Posted at 6:34 PM, Feb 19, 2018
and last updated 2018-02-19 18:34:06-05

Parents are stunned by the numbers the I-Team found: numbers regarding how much school security money is given out to school districts across the state.

Year after year since the 2010-2011 school year, the state has given the same amount of money to school districts to improve school security ($64,456,019 a year).    

Shootings at Sandy Hook Elementary (2012), Pulse nightclub in Orlando, and other mass shootings over recent years never moved the needle.

"I can't understand why there would be any kind of delay in any funding that would protect our young lives" says Jeffrey Keith, a concerned Tampa father.

It's a program under the state's department of education called Safe Schools.

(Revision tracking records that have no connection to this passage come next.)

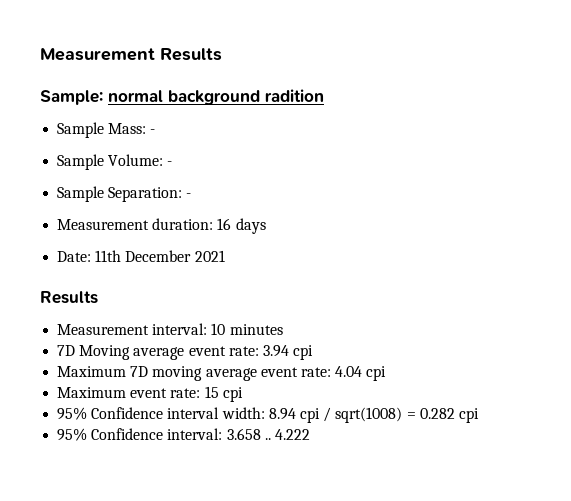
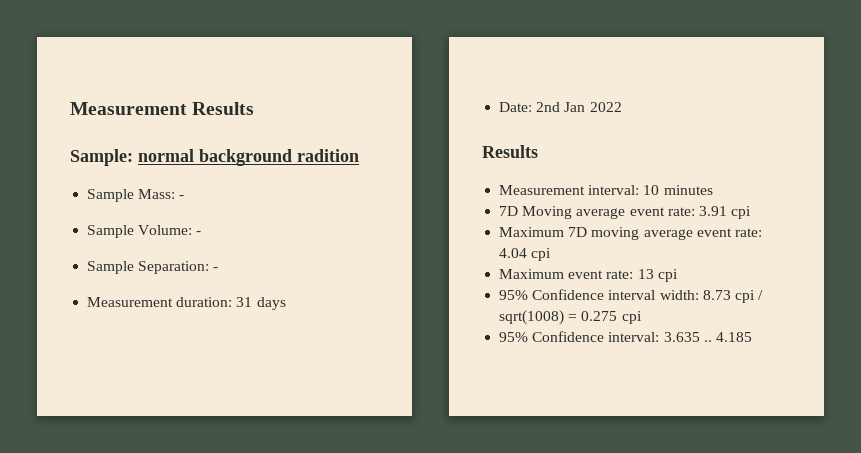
[217,218,232,230] 16 -> [236,297,253,307] 31
[95,250,225,262] 11th December 2021 -> [536,102,622,112] 2nd Jan 2022
[262,345,289,357] 3.94 -> [698,206,727,216] 3.91
[204,386,219,398] 15 -> [637,269,654,279] 13
[268,408,296,420] 8.94 -> [702,290,731,300] 8.73
[419,408,455,419] 0.282 -> [581,311,618,321] 0.275
[226,428,310,440] 3.658 .. 4.222 -> [663,332,752,342] 3.635 .. 4.185

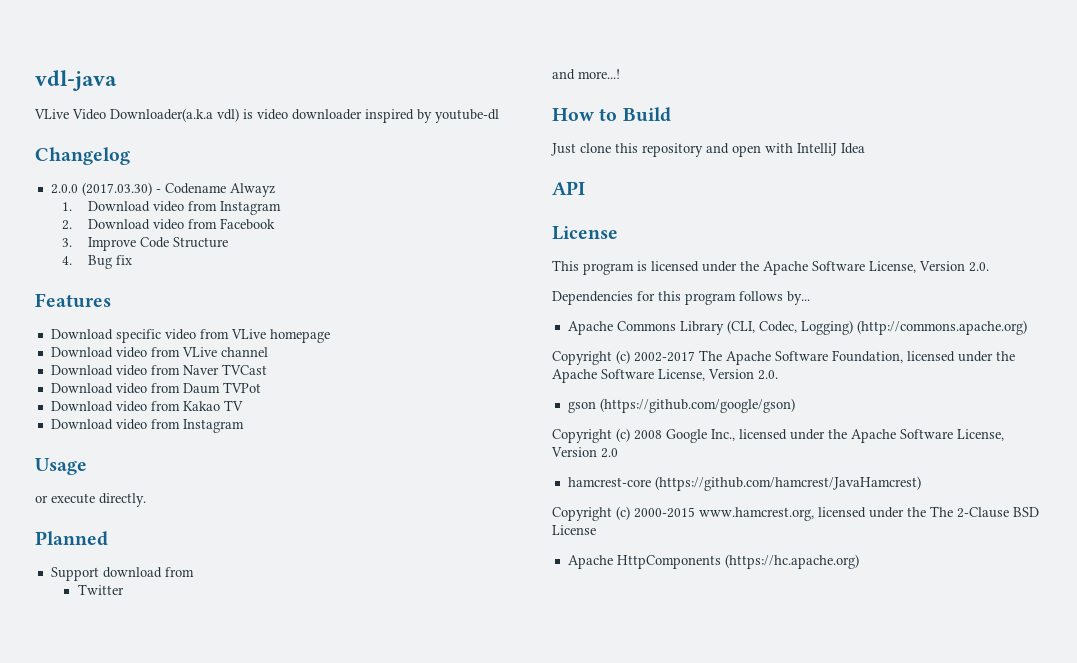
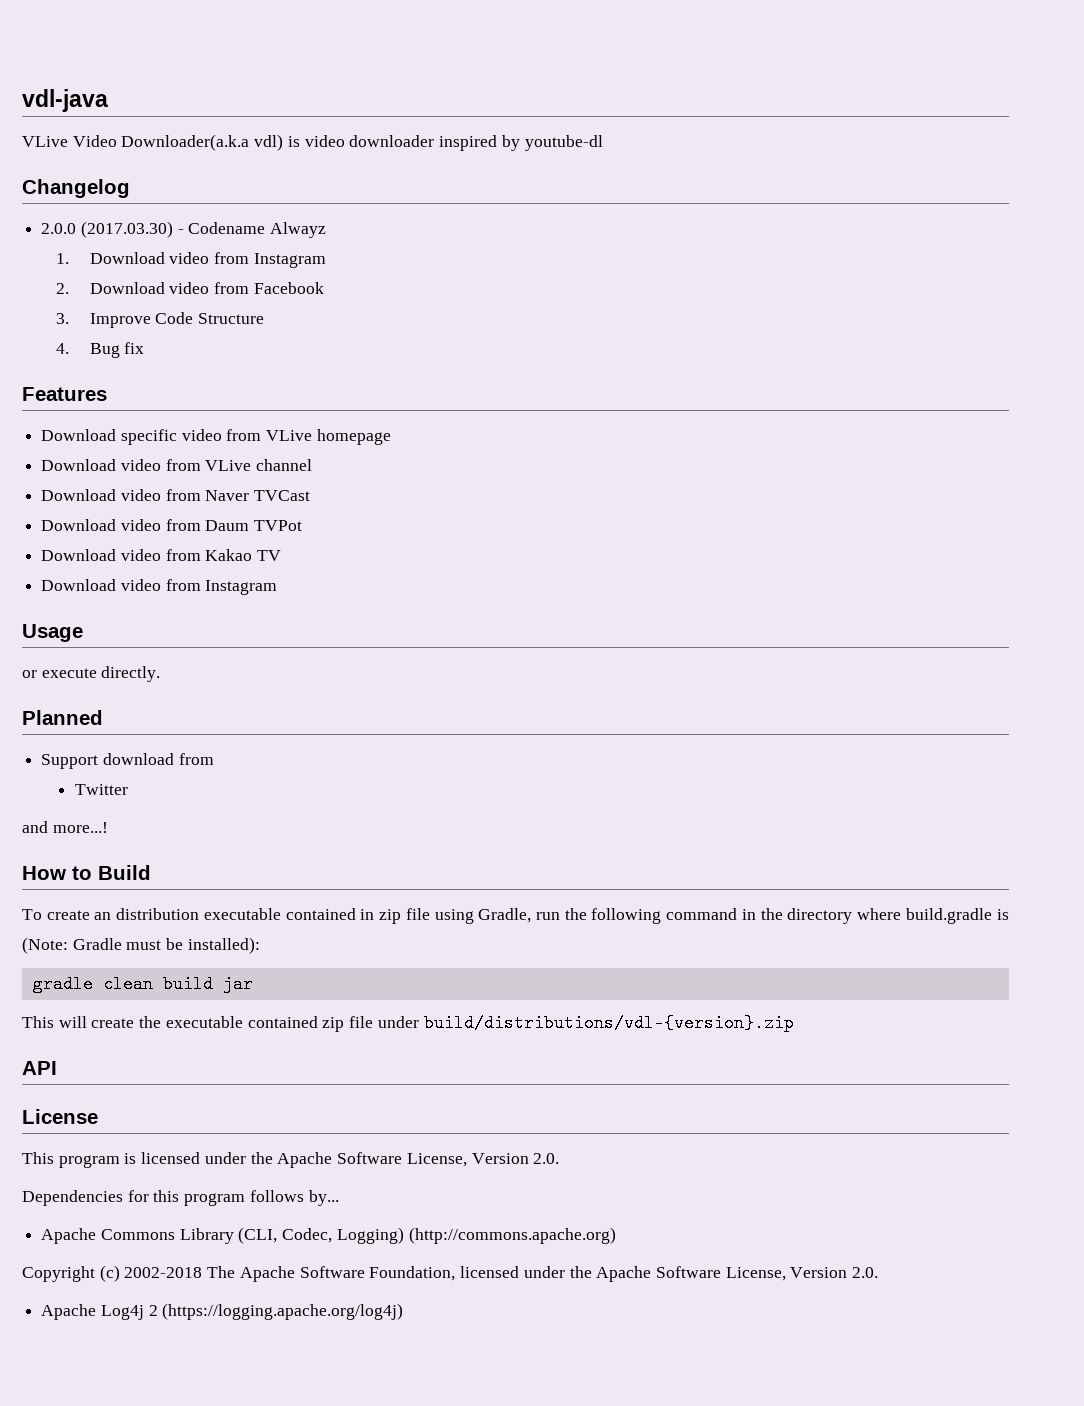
[551,143,865,157] Just clone this repository and open with IntelliJ Idea -> [22,908,1009,924] [22,937,260,954] [32,975,253,993] [22,1014,794,1032] To create an distribution executable contained in zip file using Gradle, run the following command in the directory where build.gradle is (Note: Gradle must be installed): // gradle clean build jar // This will create the executable contained zip file under build/distributions/vdl-{version}.zip
[634,351,695,362] 2002-2017 -> [124,1267,203,1278] 2002-2018
[567,398,795,413] [552,428,1004,443] [551,447,618,458] [567,476,921,491] [552,506,1039,521] [552,525,596,535] [567,554,859,569] gson (https://github.com/google/gson) // Copyright (c) 2008 Google Inc., licensed under the Apache Software License, Version 2.0 // hamcrest-core (https://github.com/hamcrest/JavaHamcrest) // Copyright (c) 2000-2015 www.hamcrest.org, licensed under the The 2-Clause BSD License // Apache HttpComponents (https://hc.apache.org) -> [41,1303,404,1320] Apache Log4j 2 (https://logging.apache.org/log4j)

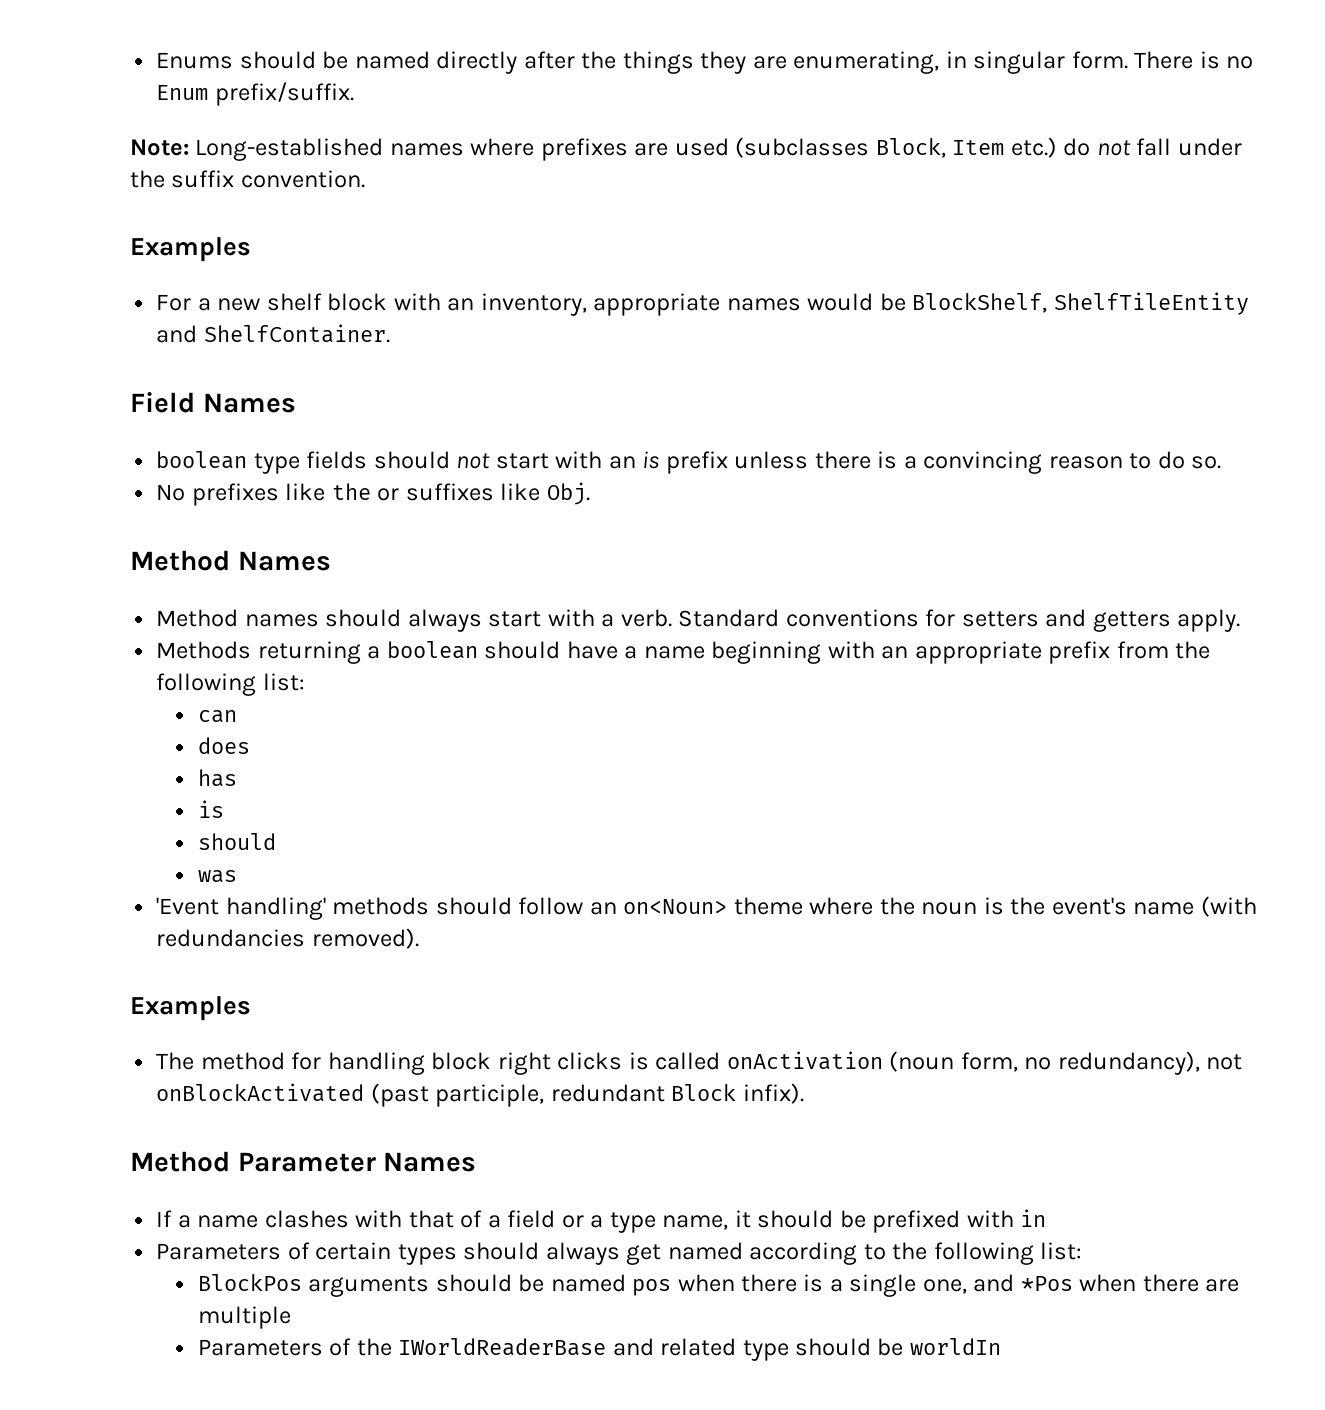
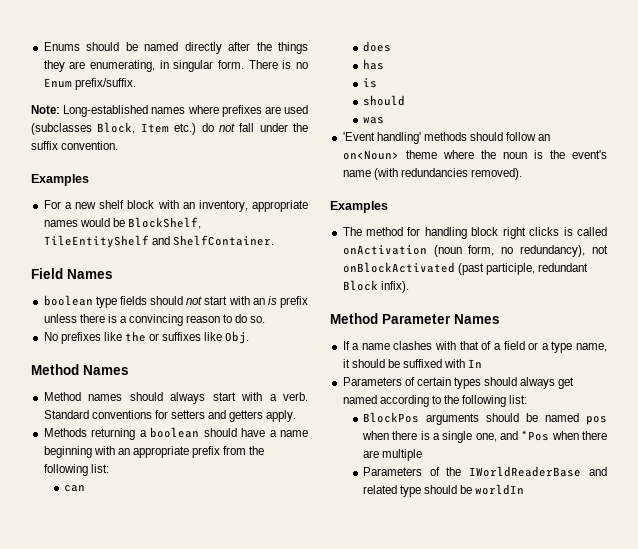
[1053,292,1249,315] ShelfTileEntity -> [43,235,149,248] TileEntityShelf
[872,1209,1047,1233] prefixed with in -> [402,359,483,368] suffixed with In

The program distributes money to every school district for safety and security expenses.

According to DOE documents, locally most school districts use the money to help pay for school resource officers or deputies.

And here's another interesting find, 10 years ago the program received about 10 million dollars more than it does today.
    
"There needs to be more measures on how to react to this" says Zannette Laird, a Tampa mother.

Keith adds, "There should not be a price put on the safety of our kids."

According to the Department of Education, for the last seven years, Governor Rick Scott has proposed increases for as much as $10 million a year.

But the legislature never granted it.  So year after year, shooting after shooting, the money stayed the same.

The governor's spokesperson Lauren Schenone tells us, "For the last seven years, governor Scott has consistently proposed increases in the safe schools fund. School safety is of critical importance and will be a topic of discussion at the meetings he announced this week in Tallahassee."  
    
The Department of Education refused to let us speak with the Safe Schools Program Director.
We're told Florida's house speaker will be discussing "significant investments" in funding better school security as early as Tuesday.